I've been trying to find good information about *chiew* for a long time
and am still searching. If I read Chinese, I'd probably be in better
shape. At any rate, Eileen Yin-Fei Lo's book, The Chinese Kitchen, has
the best information I've found yet, at least in terms of Shaoxing
wines and some other variants. She has a sketchy description of the
process of making Shaoxing wines and uses the somewhat baffling term
"wheat yeast"; otherwise, the fermentables are from rice alone. What
she means by "wheat yeast" is not clear, since wheat is a grain and
yeast is, well, it's yeast. She also writes about kao liang chiew "a
sorghum-based spirit, made with a yeast of barley and green peas", so
it's pretty clear that she uses the word "yeast" in a very creative
fashion.

Rice does not naturally contain the necessary enzymes to break starches
down into fermentable sugars in the way that barley does. The Japanese
use a specific mold to provide the necessary enzymes, and I presume the
Chinese use a similar method, even though sake and rice chiew are not
at all similar.

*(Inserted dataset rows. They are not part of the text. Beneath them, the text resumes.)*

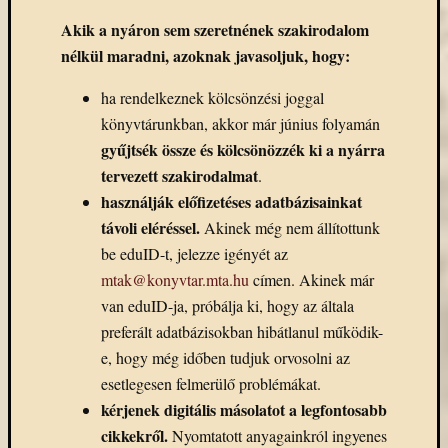
Akik a nyáron sem szeretnének szakirodalom
nélkül maradni, azoknak javasoljuk, hogy:
ha rendelkeznek kölcsönzési joggal
könyvtárunkban, akkor már június folyamán
gyűjtsék össze és kölcsönözzék ki a nyárra
tervezett szakirodalmat
.
használják előfizetéses adatbázisainkat
távoli eléréssel.
Akinek még nem állítottunk
be eduID-t, jelezze igényét az
mtak@konyvtar.mta.hu
címen. Akinek már
van eduID-ja, próbálja ki, hogy az általa
preferált adatbázisokban hibátlanul működik-
e, hogy még időben tudjuk orvosolni az
esetlegesen felmerülő problémákat.
kérjenek digitális másolatot a legfontosabb
cikkekről.
Nyomtatott anyagainkról ingyenes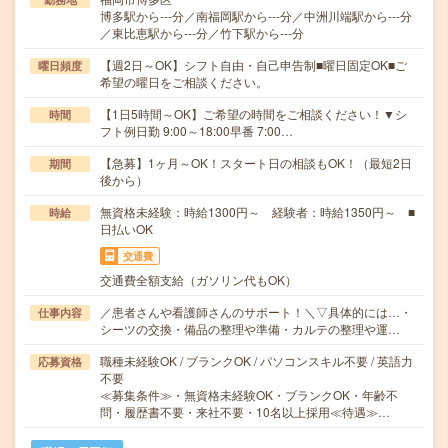
博多駅から---分／南福岡駅から---分／中洲川端駅から---分
／東比恵駅から---分／竹下駅から---分
【週2日～OK】シフト自由・自己申告制■曜日固定OK■ご
曜日頻度
希望の曜日をご相談ください。
【1日5時間～OK】ご希望の時間をご相談ください！▼シ
時間
フト例日勤 9:00～18:00早番 7:00…
【急募】1ヶ月～OK！スタート日の相談もOK！（最短2日
期間
後から）
無資格未経験：時給1300円～ 経験者：時給1350円～ ■
時給
日払いOK
交通費
交通費全額支給（ガソリン代もOK）
／患者さんや看護師さんのサポート！＼▽具体的には…・
仕事内容
シーツの交換・備品の整理や準備・カルテの整理や運…
職種未経験OK / ブランクOK / パソコンスキル不要 / 英語力
応募資格
不要
≪募集条件≫・無資格未経験OK・ブランクOK・年齢不
問・履歴書不要・来社不要・10名以上採用≪待遇≫…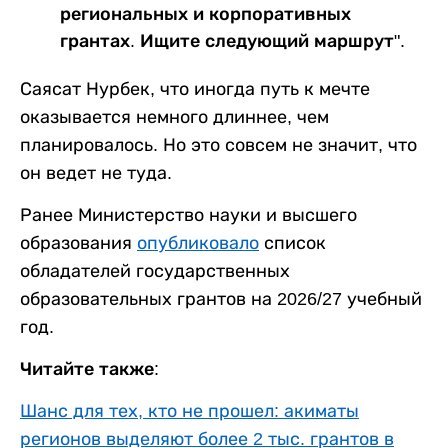
региональных и корпоративных
грантах. Ищите следующий маршрут".
Саясат Нурбек, что иногда путь к мечте
оказывается немного длиннее, чем
планировалось. Но это совсем не значит, что
он ведет не туда.
Ранее Министерство науки и высшего
образования
опубликовало
список
обладателей государственных
образовательных грантов на 2026/27 учебный
год.
Читайте также:
Шанс для тех, кто не прошел: акиматы
регионов выделяют более 2 тыс. грантов в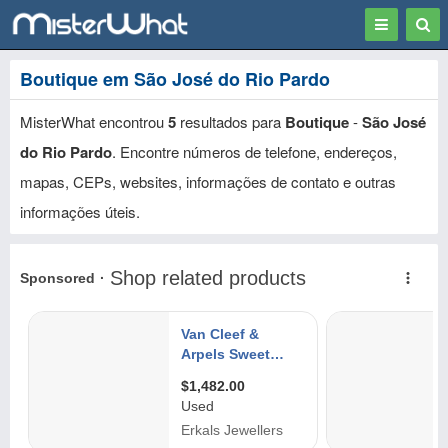
Toggle
Togg
navigation
Sear
Boutique em São José do Rio Pardo
MisterWhat encontrou
5
resultados para
Boutique
-
São José
do Rio Pardo
. Encontre números de telefone, endereços,
mapas, CEPs, websites, informações de contato e outras
informações úteis.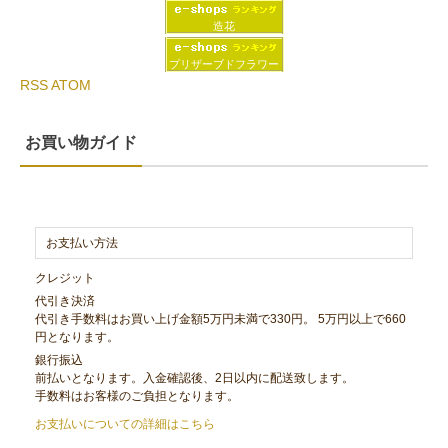
造花
プリザーブドフラワー
RSS
ATOM
お買い物ガイド
お支払い方法
クレジット
代引き決済
代引き手数料はお買い上げ金額5万円未満で330円。 5万円以上で660
円となります。
銀行振込
前払いとなります。入金確認後、2日以内に配送致します。
手数料はお客様のご負担となります。
お支払いについての詳細はこちら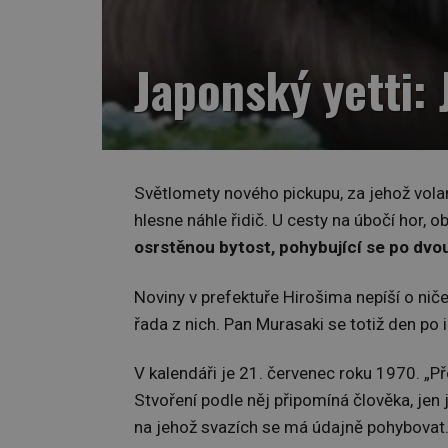
Japonský yetti:
Světlomety nového pickupu, za jehož vola
hlesne náhle řidič. U cesty na úbočí hor, 
osrstěnou bytost, pohybující se po dv
Noviny v prefektuře Hirošima nepíší o nič
řada z nich. Pan Murasaki se totiž den p
V kalendáři je 21. červenec roku 1970. „Pře
Stvoření podle něj připomíná člověka, jen
na jehož svazích se má údajně pohybovat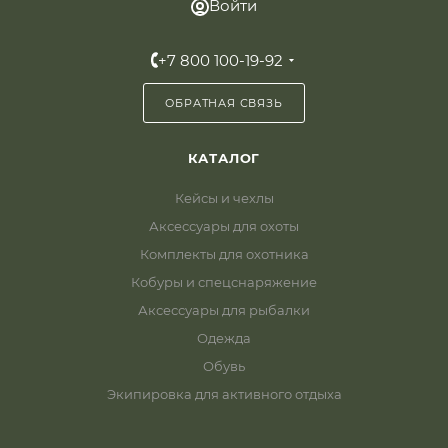
Войти
+7 800 100-19-92
ОБРАТНАЯ СВЯЗЬ
КАТАЛОГ
Кейсы и чехлы
Аксессуары для охоты
Комплекты для охотника
Кобуры и спецснаряжение
Аксессуары для рыбалки
Одежда
Обувь
Экипировка для активного отдыха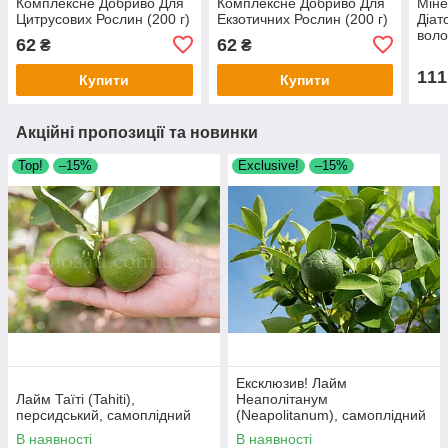
Комплексне Добриво Для
Комплексне Добриво Для
Міне
Цитрусових Рослин (200 г)
Екзотичних Рослин (200 г)
Діат
воло
62
62
₴
₴
111
Купити
Купити
Акційні пропозиції та новинки
Тор!
–15%
Exclusive!
–15%
Ексклюзив! Лайм
Лайм Таїті (Tahiti),
Неаполітанум
персидський, самоплідний
(Neapolitanum), самоплідний
В наявності
В наявності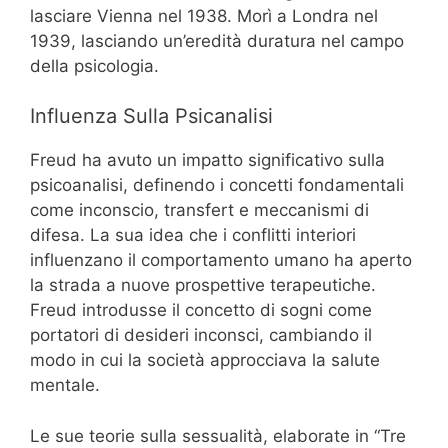
lasciare Vienna nel 1938. Morì a Londra nel
1939, lasciando un’eredità duratura nel campo
della psicologia.
Influenza Sulla Psicanalisi
Freud ha avuto un impatto significativo sulla
psicoanalisi, definendo i concetti fondamentali
come inconscio, transfert e meccanismi di
difesa. La sua idea che i conflitti interiori
influenzano il comportamento umano ha aperto
la strada a nuove prospettive terapeutiche.
Freud introdusse il concetto di sogni come
portatori di desideri inconsci, cambiando il
modo in cui la società approcciava la salute
mentale.
Le sue teorie sulla sessualità, elaborate in “Tre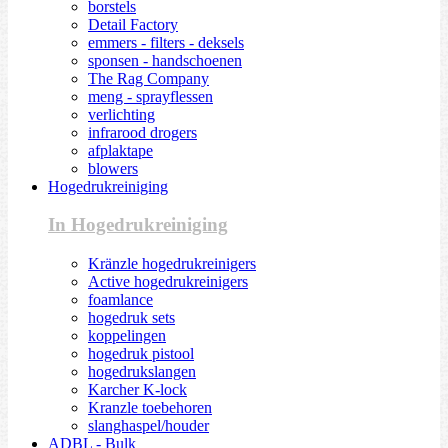
borstels
Detail Factory
emmers - filters - deksels
sponsen - handschoenen
The Rag Company
meng - sprayflessen
verlichting
infrarood drogers
afplaktape
blowers
Hogedrukreiniging
In Hogedrukreiniging
Kränzle hogedrukreinigers
Active hogedrukreinigers
foamlance
hogedruk sets
koppelingen
hogedruk pistool
hogedrukslangen
Karcher K-lock
Kranzle toebehoren
slanghaspel/houder
ADBL - Bulk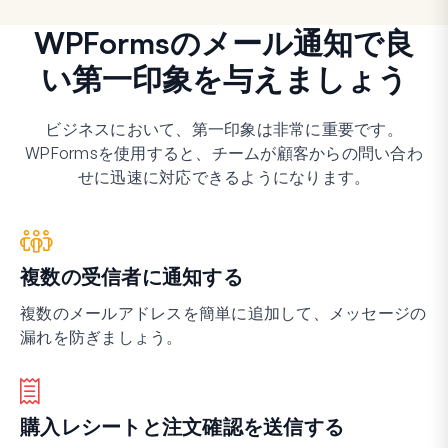
WPFormsのメール通知で良
い第一印象を与えましょう
ビジネスにおいて、第一印象は非常に重要です。
WPFormsを使用すると、チームが顧客からの問い合わ
せに迅速に対応できるようになります。
複数の受信者に通知する
複数のメールアドレスを簡単に追加して、メッセージの
漏れを防ぎましょう。
購入レシートと注文確認を送信する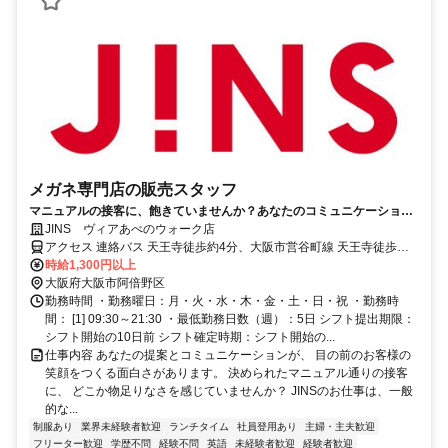
メガネ専門店の販売スタッフ
マニュアルの接客に、飽きていませんか？あなたのコミュニケーション
力・提案力を活かし、お客様の日常を変えるプロの接客へ。
JINS ヴィアあべのウォーク店
アクセス 連絡バス 天王寺徒歩約4分、大阪市営谷町線 天王寺徒歩約4
分、大阪市営御堂筋線 天王寺徒歩約4分 「天王寺駅前駅」徒歩2分
時給1,300円以上
大阪府大阪市阿倍野区
勤務時間 ・勤務曜日：月・火・水・木・金・土・日・祝 ・勤務時
間： [1] 09:30～21:30 ・最低勤務日数（週）：5日 シフト提出期限：
シフト開始の10日前 シフト確定時期：シフト開始の...
仕事内容 あなたの提案とコミュニケーションが、 目の前のお客様の
笑顔をつくる面白さがあります。 決められたマニュアル通りの接客
に、 どこか物足りなさを感じていませんか？ JINSのお仕事は、一般
的な...
制服あり
業界未経験者歓迎
ランチタイム
社員登用あり
主婦・主夫歓迎
フリーター歓迎
学歴不問
経験不問
英語
未経験者歓迎
経験者歓迎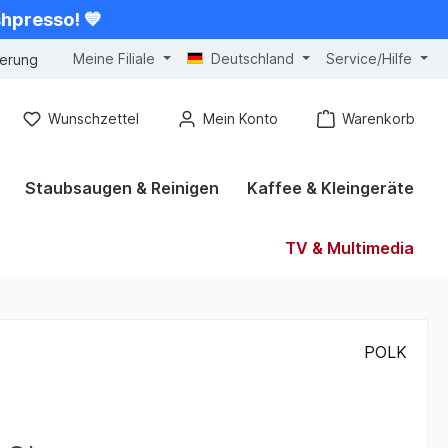
shpresso! 💙
Meine Filiale
Deutschland
Service/Hilfe
gerung
Wunschzettel
Mein Konto
Warenkorb
Staubsaugen & Reinigen
Kaffee & Kleingeräte
TV & Multimedia
POLK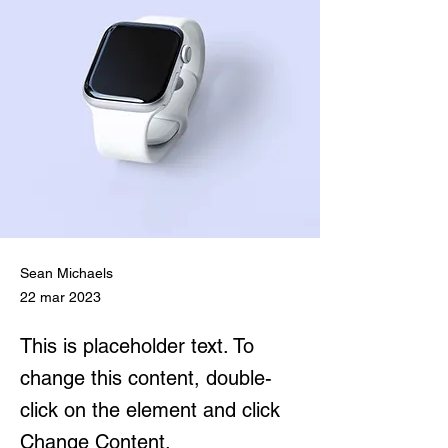
Sean Michaels
22 mar 2023
This is placeholder text. To
change this content, double-
click on the element and click
Change Content.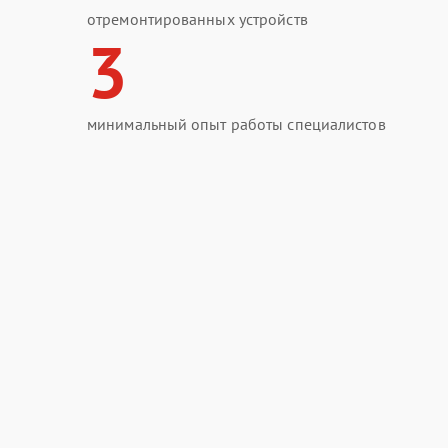
отремонтированных устройств
3
минимальный опыт работы специалистов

Perhaps Lo is using "yeast" to refer to some similar
mixture of moldy grain and actual yeast, and perhaps the Shaoxing
brewers use a wheat mold that is different from the koji used to make
sake.

The point of all this being: it's doubtful that there is enough wheat
involved to be an issue (unlike most soy sauces). I have a half dozen
wines in the cupboard right now, and none even mention anything but
rice.

Just be glad that it's become much simpler to find real Shaoxing rice
wine for cooking, instead of the vile "cooking wine" that has plagued
us here for years. Cities with real Chinese communities (unlike
Portland) may have had a decent selection for much longer but it's only
recently been available (and still nowhere near the astonishing variety
I saw in Oakland earlier this month).